--- Begin DOCUMENT ---

Well, ladies and gentlemen, there you have it. There have been many wonderful things about this summer. Think about the messages we have been sending round the world. Think about it from an investor’s point of view. The Queen’s Diamond Jubilee showed a nation that was profoundly politically stable, with a huge and unexpected reservoir of support for the constitutional settlement. The Olympics showed that we can carry out the most difficult logistical operation demanded of any country in peacetime, and do it with efficiency and style. The Paralympics have shown that Britain remains a beacon of enlightenment.
Oh, yes, I know that from tomorrow evening the cynicism will return. As soon as the victory parade is over the critics will be back, and they will be sniffing about the “legacy”, and wondering whether it was all value for money. There were Olympo-sceptics who were caught out by the euphoria that swept the country. They have been nursing their intellectual defeat, and they will want to mount what criticisms they can. So I say respectfully to any of them tempted to return to their gloomy themes: you were wrong about the Games, and the summer of 2012, and you will be proved wrong about the legacy as well.

--- End DOCUMENT ---

TASKS =
1: In the speech on the summer of 2012, what does the speaker say the Paralympics have shown?
2: Set down word for word the part of the speech on the summer of 2012 starting at "Well, ladies and" and ending at "beacon of enlightenment.".
The material plays no part in what is asked here.

--- Begin STORED DATA ---

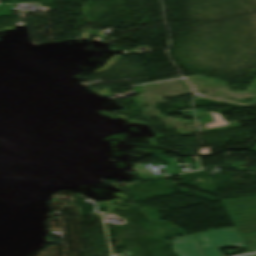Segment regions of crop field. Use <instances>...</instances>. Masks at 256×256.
I'll return each instance as SVG.
<instances>
[{
    "label": "crop field",
    "instance_id": "412701ff",
    "mask_svg": "<svg viewBox=\"0 0 256 256\" xmlns=\"http://www.w3.org/2000/svg\"><path fill=\"white\" fill-rule=\"evenodd\" d=\"M253 256H256V254H254Z\"/></svg>",
    "mask_w": 256,
    "mask_h": 256
},
{
    "label": "crop field",
    "instance_id": "8a807250",
    "mask_svg": "<svg viewBox=\"0 0 256 256\" xmlns=\"http://www.w3.org/2000/svg\"><path fill=\"white\" fill-rule=\"evenodd\" d=\"M206 256H223L220 247H245L234 228L196 234Z\"/></svg>",
    "mask_w": 256,
    "mask_h": 256
},
{
    "label": "crop field",
    "instance_id": "ac0d7876",
    "mask_svg": "<svg viewBox=\"0 0 256 256\" xmlns=\"http://www.w3.org/2000/svg\"><path fill=\"white\" fill-rule=\"evenodd\" d=\"M172 248L178 256H204L194 235L174 239Z\"/></svg>",
    "mask_w": 256,
    "mask_h": 256
},
{
    "label": "crop field",
    "instance_id": "34b2d1b8",
    "mask_svg": "<svg viewBox=\"0 0 256 256\" xmlns=\"http://www.w3.org/2000/svg\"><path fill=\"white\" fill-rule=\"evenodd\" d=\"M249 151H256V145L253 147V148H251V149H248Z\"/></svg>",
    "mask_w": 256,
    "mask_h": 256
},
{
    "label": "crop field",
    "instance_id": "f4fd0767",
    "mask_svg": "<svg viewBox=\"0 0 256 256\" xmlns=\"http://www.w3.org/2000/svg\"><path fill=\"white\" fill-rule=\"evenodd\" d=\"M245 256H250V255H245Z\"/></svg>",
    "mask_w": 256,
    "mask_h": 256
}]
</instances>
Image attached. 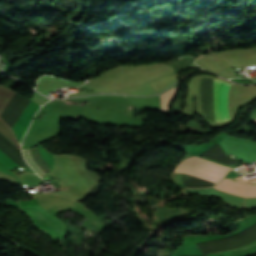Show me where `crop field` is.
<instances>
[{
  "label": "crop field",
  "mask_w": 256,
  "mask_h": 256,
  "mask_svg": "<svg viewBox=\"0 0 256 256\" xmlns=\"http://www.w3.org/2000/svg\"><path fill=\"white\" fill-rule=\"evenodd\" d=\"M254 122H256V120Z\"/></svg>",
  "instance_id": "9"
},
{
  "label": "crop field",
  "mask_w": 256,
  "mask_h": 256,
  "mask_svg": "<svg viewBox=\"0 0 256 256\" xmlns=\"http://www.w3.org/2000/svg\"><path fill=\"white\" fill-rule=\"evenodd\" d=\"M15 93L16 92L0 85V116L4 111L7 103L10 101V99L14 96Z\"/></svg>",
  "instance_id": "6"
},
{
  "label": "crop field",
  "mask_w": 256,
  "mask_h": 256,
  "mask_svg": "<svg viewBox=\"0 0 256 256\" xmlns=\"http://www.w3.org/2000/svg\"><path fill=\"white\" fill-rule=\"evenodd\" d=\"M23 154L30 164V166L37 171L38 174L42 175L50 169L48 165L41 158L37 148L23 150ZM39 175V176H40Z\"/></svg>",
  "instance_id": "5"
},
{
  "label": "crop field",
  "mask_w": 256,
  "mask_h": 256,
  "mask_svg": "<svg viewBox=\"0 0 256 256\" xmlns=\"http://www.w3.org/2000/svg\"><path fill=\"white\" fill-rule=\"evenodd\" d=\"M217 80L202 78L201 87L204 100V113L207 122H216L215 105H214V90Z\"/></svg>",
  "instance_id": "4"
},
{
  "label": "crop field",
  "mask_w": 256,
  "mask_h": 256,
  "mask_svg": "<svg viewBox=\"0 0 256 256\" xmlns=\"http://www.w3.org/2000/svg\"><path fill=\"white\" fill-rule=\"evenodd\" d=\"M0 132L5 135L9 140H11L16 146H19L16 138L14 137L12 131L8 128V126L0 119Z\"/></svg>",
  "instance_id": "8"
},
{
  "label": "crop field",
  "mask_w": 256,
  "mask_h": 256,
  "mask_svg": "<svg viewBox=\"0 0 256 256\" xmlns=\"http://www.w3.org/2000/svg\"><path fill=\"white\" fill-rule=\"evenodd\" d=\"M19 203L22 211L30 216L33 224L38 229L51 236L54 240L65 236L66 231L63 223L43 210L36 199L19 201Z\"/></svg>",
  "instance_id": "1"
},
{
  "label": "crop field",
  "mask_w": 256,
  "mask_h": 256,
  "mask_svg": "<svg viewBox=\"0 0 256 256\" xmlns=\"http://www.w3.org/2000/svg\"><path fill=\"white\" fill-rule=\"evenodd\" d=\"M178 85L172 89H170L169 91H167L166 93L160 95V99H161V110H165V109H169V105L177 91Z\"/></svg>",
  "instance_id": "7"
},
{
  "label": "crop field",
  "mask_w": 256,
  "mask_h": 256,
  "mask_svg": "<svg viewBox=\"0 0 256 256\" xmlns=\"http://www.w3.org/2000/svg\"><path fill=\"white\" fill-rule=\"evenodd\" d=\"M215 188L228 191L244 197L256 196V177L245 179L244 176L227 178Z\"/></svg>",
  "instance_id": "3"
},
{
  "label": "crop field",
  "mask_w": 256,
  "mask_h": 256,
  "mask_svg": "<svg viewBox=\"0 0 256 256\" xmlns=\"http://www.w3.org/2000/svg\"><path fill=\"white\" fill-rule=\"evenodd\" d=\"M230 169L229 167L217 165L198 157H191L180 163L174 172L189 173L218 182Z\"/></svg>",
  "instance_id": "2"
}]
</instances>
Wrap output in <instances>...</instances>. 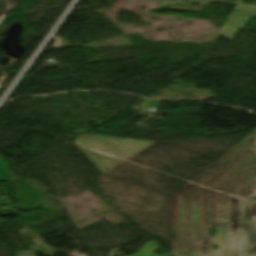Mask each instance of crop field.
Returning a JSON list of instances; mask_svg holds the SVG:
<instances>
[{
	"instance_id": "8a807250",
	"label": "crop field",
	"mask_w": 256,
	"mask_h": 256,
	"mask_svg": "<svg viewBox=\"0 0 256 256\" xmlns=\"http://www.w3.org/2000/svg\"><path fill=\"white\" fill-rule=\"evenodd\" d=\"M245 147L256 155V131L245 141ZM256 190V174L247 187L246 200L242 201L216 192L214 222L218 229L212 250L211 238L201 236L200 254L205 256H227L228 223L230 222V256H256V203L249 202L247 195Z\"/></svg>"
},
{
	"instance_id": "ac0d7876",
	"label": "crop field",
	"mask_w": 256,
	"mask_h": 256,
	"mask_svg": "<svg viewBox=\"0 0 256 256\" xmlns=\"http://www.w3.org/2000/svg\"><path fill=\"white\" fill-rule=\"evenodd\" d=\"M215 192L190 184L174 196V255H199L200 235L213 224Z\"/></svg>"
},
{
	"instance_id": "34b2d1b8",
	"label": "crop field",
	"mask_w": 256,
	"mask_h": 256,
	"mask_svg": "<svg viewBox=\"0 0 256 256\" xmlns=\"http://www.w3.org/2000/svg\"><path fill=\"white\" fill-rule=\"evenodd\" d=\"M255 172L254 153L240 144L193 183L245 199L246 186H250Z\"/></svg>"
},
{
	"instance_id": "412701ff",
	"label": "crop field",
	"mask_w": 256,
	"mask_h": 256,
	"mask_svg": "<svg viewBox=\"0 0 256 256\" xmlns=\"http://www.w3.org/2000/svg\"><path fill=\"white\" fill-rule=\"evenodd\" d=\"M74 143L128 160L156 142L121 138L83 136Z\"/></svg>"
},
{
	"instance_id": "f4fd0767",
	"label": "crop field",
	"mask_w": 256,
	"mask_h": 256,
	"mask_svg": "<svg viewBox=\"0 0 256 256\" xmlns=\"http://www.w3.org/2000/svg\"><path fill=\"white\" fill-rule=\"evenodd\" d=\"M104 174L124 161L78 147Z\"/></svg>"
},
{
	"instance_id": "dd49c442",
	"label": "crop field",
	"mask_w": 256,
	"mask_h": 256,
	"mask_svg": "<svg viewBox=\"0 0 256 256\" xmlns=\"http://www.w3.org/2000/svg\"><path fill=\"white\" fill-rule=\"evenodd\" d=\"M14 180L2 160L0 159V182Z\"/></svg>"
},
{
	"instance_id": "e52e79f7",
	"label": "crop field",
	"mask_w": 256,
	"mask_h": 256,
	"mask_svg": "<svg viewBox=\"0 0 256 256\" xmlns=\"http://www.w3.org/2000/svg\"><path fill=\"white\" fill-rule=\"evenodd\" d=\"M34 251L18 252L17 256H34Z\"/></svg>"
}]
</instances>
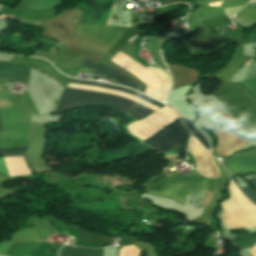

--- End STORED DATA ---

THE SOLUTIONS =
1: That Britain remains a beacon of enlightenment.

2:
Well, ladies and gentlemen, there you have it. There have been many wonderful things about this summer. Think about the messages we have been sending round the world. Think about it from an investor’s point of view. The Queen’s Diamond Jubilee showed a nation that was profoundly politically stable, with a huge and unexpected reservoir of support for the constitutional settlement. The Olympics showed that we can carry out the most difficult logistical operation demanded of any country in peacetime, and do it with efficiency and style. The Paralympics have shown that Britain remains a beacon of enlightenment.